Task to complete
Render the lines below, from the first one through the line that contains "contient s’exécute également.", inclusive, as a Markdown table with the columns No. and Line text, numbering each row and skipping blank lines. Omit the pictures.

Material supplied
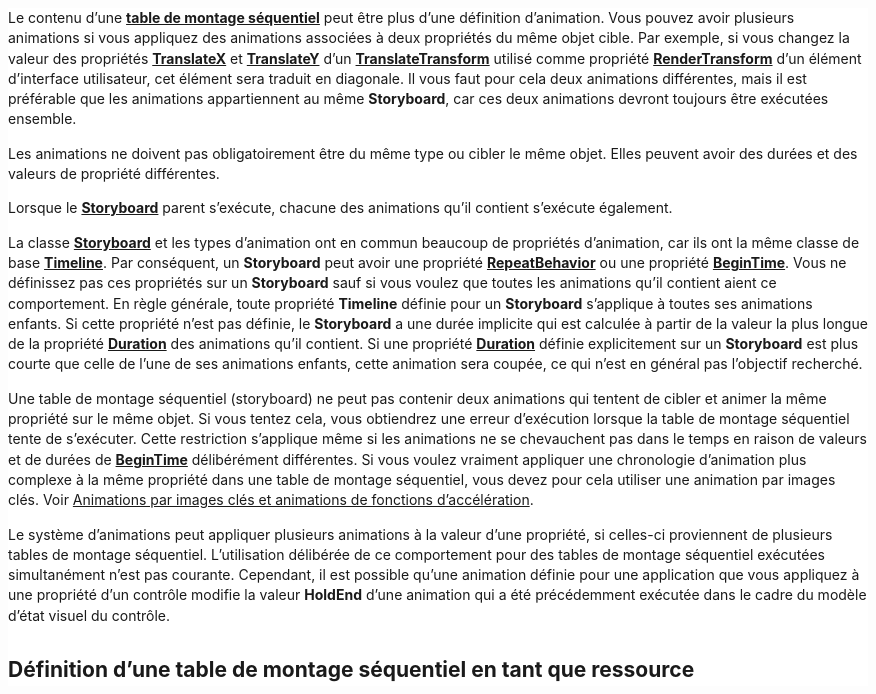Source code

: Le contenu d’une [**table de montage séquentiel**](https://docs.microsoft.com/uwp/api/Windows.UI.Xaml.Media.Animation.Storyboard) peut être plus d’une définition d’animation. Vous pouvez avoir plusieurs animations si vous appliquez des animations associées à deux propriétés du même objet cible. Par exemple, si vous changez la valeur des propriétés [**TranslateX**](https://docs.microsoft.com/uwp/api/windows.ui.xaml.media.compositetransform.translatex) et [**TranslateY**](https://docs.microsoft.com/uwp/api/windows.ui.xaml.media.compositetransform.translatey) d’un [**TranslateTransform**](https://docs.microsoft.com/uwp/api/Windows.UI.Xaml.Media.TranslateTransform) utilisé comme propriété [**RenderTransform**](https://docs.microsoft.com/uwp/api/windows.ui.xaml.uielement.rendertransform) d’un élément d’interface utilisateur, cet élément sera traduit en diagonale. Il vous faut pour cela deux animations différentes, mais il est préférable que les animations appartiennent au même **Storyboard**, car ces deux animations devront toujours être exécutées ensemble.

Les animations ne doivent pas obligatoirement être du même type ou cibler le même objet. Elles peuvent avoir des durées et des valeurs de propriété différentes.

Lorsque le [**Storyboard**](https://docs.microsoft.com/uwp/api/Windows.UI.Xaml.Media.Animation.Storyboard) parent s’exécute, chacune des animations qu’il contient s’exécute également.

La classe [**Storyboard**](https://docs.microsoft.com/uwp/api/Windows.UI.Xaml.Media.Animation.Storyboard) et les types d’animation ont en commun beaucoup de propriétés d’animation, car ils ont la même classe de base [**Timeline**](https://docs.microsoft.com/uwp/api/Windows.UI.Xaml.Media.Animation.Timeline). Par conséquent, un **Storyboard** peut avoir une propriété [**RepeatBehavior**](https://docs.microsoft.com/uwp/api/windows.ui.xaml.media.animation.timeline.repeatbehavior) ou une propriété [**BeginTime**](https://docs.microsoft.com/uwp/api/windows.ui.xaml.media.animation.timeline.begintime). Vous ne définissez pas ces propriétés sur un **Storyboard** sauf si vous voulez que toutes les animations qu’il contient aient ce comportement. En règle générale, toute propriété **Timeline** définie pour un **Storyboard** s’applique à toutes ses animations enfants. Si cette propriété n’est pas définie, le **Storyboard** a une durée implicite qui est calculée à partir de la valeur la plus longue de la propriété [**Duration**](https://docs.microsoft.com/uwp/api/Windows.UI.Xaml.Duration) des animations qu’il contient. Si une propriété [**Duration**](https://docs.microsoft.com/uwp/api/windows.ui.xaml.media.animation.timeline.duration) définie explicitement sur un **Storyboard** est plus courte que celle de l’une de ses animations enfants, cette animation sera coupée, ce qui n’est en général pas l’objectif recherché.

Une table de montage séquentiel (storyboard) ne peut pas contenir deux animations qui tentent de cibler et animer la même propriété sur le même objet. Si vous tentez cela, vous obtiendrez une erreur d’exécution lorsque la table de montage séquentiel tente de s’exécuter. Cette restriction s’applique même si les animations ne se chevauchent pas dans le temps en raison de valeurs et de durées de [**BeginTime**](https://docs.microsoft.com/uwp/api/windows.ui.xaml.media.animation.timeline.begintime) délibérément différentes. Si vous voulez vraiment appliquer une chronologie d’animation plus complexe à la même propriété dans une table de montage séquentiel, vous devez pour cela utiliser une animation par images clés. Voir [Animations par images clés et animations de fonctions d’accélération](key-frame-and-easing-function-animations.md).

Le système d’animations peut appliquer plusieurs animations à la valeur d’une propriété, si celles-ci proviennent de plusieurs tables de montage séquentiel. L’utilisation délibérée de ce comportement pour des tables de montage séquentiel exécutées simultanément n’est pas courante. Cependant, il est possible qu’une animation définie pour une application que vous appliquez à une propriété d’un contrôle modifie la valeur **HoldEnd** d’une animation qui a été précédemment exécutée dans le cadre du modèle d’état visuel du contrôle.

## <a name="defining-a-storyboard-as-a-resource"></a>Définition d’une table de montage séquentiel en tant que ressource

Response
| No. | Line text |
|---|---|
| 1 | Source code |
| 2 | : Le contenu d’une [**table de montage séquentiel**](https://docs.microsoft.com/uwp/api/Windows.UI.Xaml.Media.Animation.Storyboard) peut être plus d’une définition d’animation. Vous pouvez avoir plusieurs animations si vous appliquez des animations associées à deux propriétés du même objet cible. Par exemple, si vous changez la valeur des propriétés [**TranslateX**](https://docs.microsoft.com/uwp/api/windows.ui.xaml.media.compositetransform.translatex) et [**TranslateY**](https://docs.microsoft.com/uwp/api/windows.ui.xaml.media.compositetransform.translatey) d’un [**TranslateTransform**](https://docs.microsoft.com/uwp/api/Windows.UI.Xaml.Media.TranslateTransform) utilisé comme propriété [**RenderTransform**](https://docs.microsoft.com/uwp/api/windows.ui.xaml.uielement.rendertransform) d’un élément d’interface utilisateur, cet élément sera traduit en diagonale. Il vous faut pour cela deux animations différentes, mais il est préférable que les animations appartiennent au même **Storyboard**, car ces deux animations devront toujours être exécutées ensemble. |
| 3 | Les animations ne doivent pas obligatoirement être du même type ou cibler le même objet. Elles peuvent avoir des durées et des valeurs de propriété différentes. |
| 4 | Lorsque le [**Storyboard**](https://docs.microsoft.com/uwp/api/Windows.UI.Xaml.Media.Animation.Storyboard) parent s’exécute, chacune des animations qu’il contient s’exécute également. |